On Thu, 2014-06-26 at 21:06 -0400, Steven Rostedt wrote:
> As this patch is in my 3.17 queue and it touches the kvm and scsi
> tracepoint code, I figured I should at least do the courtesy of
> notifying the maintainers of those subsystems.
> 
> Do you have any issues with this going through my tree? If not, please
> give me an Acked-by.

Missing cc to linux-scsi added.

Hannes has a set of patches to move logging to trace points.  I don't
think there's a clash but I'd like him to comment before you do this.

James


> Thanks!
> 
> -- Steve
> 
> On Thu, 26 Jun 2014 17:49:02 -0400
> Steven Rostedt <rostedt@goodmis.org> wrote:
> 
> > From: "Steven Rostedt (Red Hat)" <rostedt@goodmis.org>
> > 
> > There's several locations in the kernel that open code the calculation
> > of the next location in the trace_seq buffer. This is usually done with
> > 
> >   p->buffer + p->len
> > 
> > Instead of having this open coded, supply a helper function in the
> > header to do it for them. This function is called trace_seq_buffer_ptr().

——

=== WHAT IS ASKED ===
In the email about the trace_seq helper, reproduce the passage starting at "On Thu, 2014-06-26" and ending at "me an Acked-by.".

(Extracted data entries)
——

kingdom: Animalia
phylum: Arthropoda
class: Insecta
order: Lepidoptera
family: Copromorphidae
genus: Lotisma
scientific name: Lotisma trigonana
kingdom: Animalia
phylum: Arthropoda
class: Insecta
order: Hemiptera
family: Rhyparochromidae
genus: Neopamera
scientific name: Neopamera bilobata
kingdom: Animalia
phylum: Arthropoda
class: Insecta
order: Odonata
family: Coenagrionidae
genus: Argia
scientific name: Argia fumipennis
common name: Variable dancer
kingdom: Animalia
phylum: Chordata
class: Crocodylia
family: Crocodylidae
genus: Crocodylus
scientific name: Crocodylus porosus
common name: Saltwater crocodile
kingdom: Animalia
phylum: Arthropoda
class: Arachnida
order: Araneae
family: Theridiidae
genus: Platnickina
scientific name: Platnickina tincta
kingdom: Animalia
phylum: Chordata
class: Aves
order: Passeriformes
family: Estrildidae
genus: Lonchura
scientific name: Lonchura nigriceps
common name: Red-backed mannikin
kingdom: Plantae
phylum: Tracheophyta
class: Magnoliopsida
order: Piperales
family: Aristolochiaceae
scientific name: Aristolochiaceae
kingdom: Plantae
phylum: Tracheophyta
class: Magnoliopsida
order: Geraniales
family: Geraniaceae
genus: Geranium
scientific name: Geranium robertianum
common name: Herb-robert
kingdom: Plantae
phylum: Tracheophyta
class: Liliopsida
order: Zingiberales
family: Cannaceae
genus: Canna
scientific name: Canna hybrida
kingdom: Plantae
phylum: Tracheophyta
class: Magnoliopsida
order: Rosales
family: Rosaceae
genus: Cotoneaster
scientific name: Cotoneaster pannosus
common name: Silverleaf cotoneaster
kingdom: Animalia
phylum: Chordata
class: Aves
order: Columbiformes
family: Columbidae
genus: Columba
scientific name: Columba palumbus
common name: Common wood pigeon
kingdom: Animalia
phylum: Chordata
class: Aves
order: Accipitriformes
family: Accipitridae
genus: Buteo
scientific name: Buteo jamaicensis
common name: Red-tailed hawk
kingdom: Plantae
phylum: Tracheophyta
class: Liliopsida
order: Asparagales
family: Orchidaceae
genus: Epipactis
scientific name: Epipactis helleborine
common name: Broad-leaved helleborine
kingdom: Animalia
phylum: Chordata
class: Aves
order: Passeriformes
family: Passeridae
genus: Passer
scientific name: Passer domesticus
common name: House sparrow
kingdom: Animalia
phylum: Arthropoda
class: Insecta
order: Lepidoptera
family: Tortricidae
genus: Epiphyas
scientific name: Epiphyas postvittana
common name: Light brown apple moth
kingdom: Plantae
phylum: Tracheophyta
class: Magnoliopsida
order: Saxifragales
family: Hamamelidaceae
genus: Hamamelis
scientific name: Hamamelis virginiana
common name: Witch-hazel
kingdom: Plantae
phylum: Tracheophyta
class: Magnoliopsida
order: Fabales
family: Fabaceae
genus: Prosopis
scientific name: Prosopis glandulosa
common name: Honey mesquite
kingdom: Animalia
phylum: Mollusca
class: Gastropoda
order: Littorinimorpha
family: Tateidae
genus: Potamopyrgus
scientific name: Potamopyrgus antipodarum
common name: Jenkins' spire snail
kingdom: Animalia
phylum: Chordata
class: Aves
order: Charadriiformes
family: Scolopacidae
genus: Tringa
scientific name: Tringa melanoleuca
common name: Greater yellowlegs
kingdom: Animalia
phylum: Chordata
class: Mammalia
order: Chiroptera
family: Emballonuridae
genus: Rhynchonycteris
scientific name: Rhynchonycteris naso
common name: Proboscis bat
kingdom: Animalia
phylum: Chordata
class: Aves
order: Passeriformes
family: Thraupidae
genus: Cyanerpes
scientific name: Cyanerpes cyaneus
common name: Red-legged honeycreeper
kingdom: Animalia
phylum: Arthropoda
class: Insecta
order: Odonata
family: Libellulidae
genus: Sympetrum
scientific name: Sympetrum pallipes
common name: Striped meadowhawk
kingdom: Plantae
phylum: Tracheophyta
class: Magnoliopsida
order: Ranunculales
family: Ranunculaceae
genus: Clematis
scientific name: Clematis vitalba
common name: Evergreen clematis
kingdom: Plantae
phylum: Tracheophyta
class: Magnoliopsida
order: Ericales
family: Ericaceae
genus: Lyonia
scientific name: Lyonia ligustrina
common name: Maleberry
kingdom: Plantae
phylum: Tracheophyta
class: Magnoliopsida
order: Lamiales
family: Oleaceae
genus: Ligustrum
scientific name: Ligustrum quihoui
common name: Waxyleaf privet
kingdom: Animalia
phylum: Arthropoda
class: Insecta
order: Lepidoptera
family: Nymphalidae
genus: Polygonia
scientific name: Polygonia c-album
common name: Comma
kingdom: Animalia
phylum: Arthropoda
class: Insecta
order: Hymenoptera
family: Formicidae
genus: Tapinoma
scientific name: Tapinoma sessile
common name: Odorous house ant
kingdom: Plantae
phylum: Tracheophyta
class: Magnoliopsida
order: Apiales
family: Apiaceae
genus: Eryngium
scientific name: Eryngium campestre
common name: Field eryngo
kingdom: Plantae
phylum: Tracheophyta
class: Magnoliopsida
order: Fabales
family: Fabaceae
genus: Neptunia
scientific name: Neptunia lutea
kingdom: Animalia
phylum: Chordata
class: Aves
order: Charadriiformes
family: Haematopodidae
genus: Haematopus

——

=== FINISHED ANSWER ===
On Thu, 2014-06-26 at 21:06 -0400, Steven Rostedt wrote:
> As this patch is in my 3.17 queue and it touches the kvm and scsi
> tracepoint code, I figured I should at least do the courtesy of
> notifying the maintainers of those subsystems.
> 
> Do you have any issues with this going through my tree? If not, please
> give me an Acked-by.